Молчаливо шагающий рядом с ним Торкель ответил:

– Разве время и место имеют значение? Разве святая Моника не говорила, что только Бог знает, с какого места он ее заберет?

Вальтеоф кивнул, удивляясь тому, что ему ничего не надо объяснять Торкелю. Как будто их души родственны.

Архиепископа Ательвина они нашли в крайнем смятении. Потирая руки, он вышагивал по холодному дому, и полы его мантии разметали камышовую подстилку на полу. Он явно рассматривал приезд графа Хантингтонского как еще одну проблему, посланную ему суровым Провидением для беспокойства.

– Это все замечательно, господин граф, – заявил он, – из Лондона могут приехать гонцы и сообщить, что лорда Роберта де Камина назначили сюда губернатором, но мы далеко от короля и от двора. И прекрасно можем сами защитить себя без вмешательства нормандцев, причиняющего только неудобства.

– Сомневаюсь, что король тоже так считает, – заметил Вальтеоф. – Для него это еще одна область, которую надо покорить.

– Покорить! – и без того красное лицо епископа стало пунцовым. – Человек, которому удастся покорить Нортумбрию, должен быть действительно сильным.

«Сильный человек, – подумал Вальтеоф, – и я буду этим человеком, если Бог даст мне силы». Все прежние сражения за потерянное наследство снова вспомнились ему, но епископ продолжал высказывать свои жалобы.

– Закон здесь ничего не значит – это лишь слова на бумаге. – Он с подозрением посмотрел на своих гостей. – Может быть, вы тоже приехали от короля, граф Вальтеоф? Я не могу поверить, что вы, сын Сиварда и…

– Вы ошибаетесь, – резко оборвал Вальтеоф. – Я только представил вам точку зрения короля. На север я еду по личному делу, но я приехал сообщить вам, что если вас что-то беспокоит или вам что-либо нужно, со мной едут мои люди…

– Беспокоит? Нужно? – раздраженно переспросил архиепископ. – Чего вы ждете?! Я не собираюсь раздражать короля. Если у вас создалось такое впечатление, я об этом сожалею. Хотя я слышал, что мой господин Роберт всего лишь в пяти милях отсюда. Я послал к нему человека с предупреждением, чтобы он не рисковал входить в город.

– О? – Вальтеоф с удивлением посмотрел на Торкеля. Это объясняло то оживление, которое он видел на улицах и которое означало нечто большее, чем просто ожидание. – Вы думаете, что он возьмет город приступом?

– Не знаю, – серьезно ответил Ателвин, – но я не хочу здесь ни войны, ни пожаров, ни грабежа. Архиепископ Альдред прислал письмо из Йорка – очень важное – о том, что мы, священники, должны примирять свой народ с королем.

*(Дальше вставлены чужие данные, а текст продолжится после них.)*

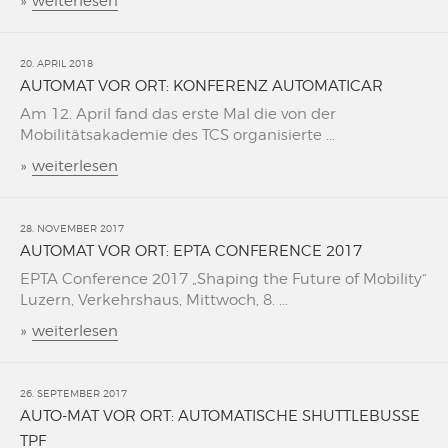
»
weiterlesen
20. APRIL 2018
AUTOMAT VOR ORT: KONFERENZ AUTOMATICAR
Am 12. April fand das erste Mal die von der
Mobilitätsakademie des TCS organisierte ...
»
weiterlesen
28. NOVEMBER 2017
AUTOMAT VOR ORT: EPTA CONFERENCE 2017
EPTA Conference 2017 „Shaping the Future of Mobility“
Luzern, Verkehrshaus, Mittwoch, 8. ...
»
weiterlesen
26. SEPTEMBER 2017
AUTO-MAT VOR ORT: AUTOMATISCHE SHUTTLEBUSSE
TPF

Впервые заговорил Торкель:

– Со всем уважением к вашему званию, господин епископ, я хотел бы сказать, что это довольно сложно – угнаться за двумя зайцами.

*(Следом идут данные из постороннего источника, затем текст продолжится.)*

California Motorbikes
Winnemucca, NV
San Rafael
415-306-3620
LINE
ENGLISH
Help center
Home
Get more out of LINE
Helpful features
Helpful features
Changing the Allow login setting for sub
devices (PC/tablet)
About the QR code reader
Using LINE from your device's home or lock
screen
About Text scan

К удивлению, епископ Ателвин не обиделся на это, а только еще сильнее сжал пальцы, заметив, что они не понимают, какая ситуация сложилась в Дюрхеме. Довольно скоро это стало ясно.

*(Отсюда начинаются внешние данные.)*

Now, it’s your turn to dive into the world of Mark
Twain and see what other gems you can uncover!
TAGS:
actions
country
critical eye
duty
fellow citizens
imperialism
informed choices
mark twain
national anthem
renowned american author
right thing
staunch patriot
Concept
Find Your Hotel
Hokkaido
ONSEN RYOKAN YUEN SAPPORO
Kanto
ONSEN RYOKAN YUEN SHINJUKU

Проигнорировав предупреждение архиепископа, Роберт де Камин прибыл на следующий день. Надменный господин, живущий только для войны и охоты, он был невысокого мнения о дикарях, которыми собирался править. Он опрометчиво позволил своим людям грабить город, насиловать женщин, вынести все ценное, после чего местные жители при поддержке селян в гневе устроили ночью резню. Сам же Роберт презрительно усмехался в епископских покоях, уверяя близкого к апоплексическому удару Ательвина, что его люди легко справятся с этим сбродом.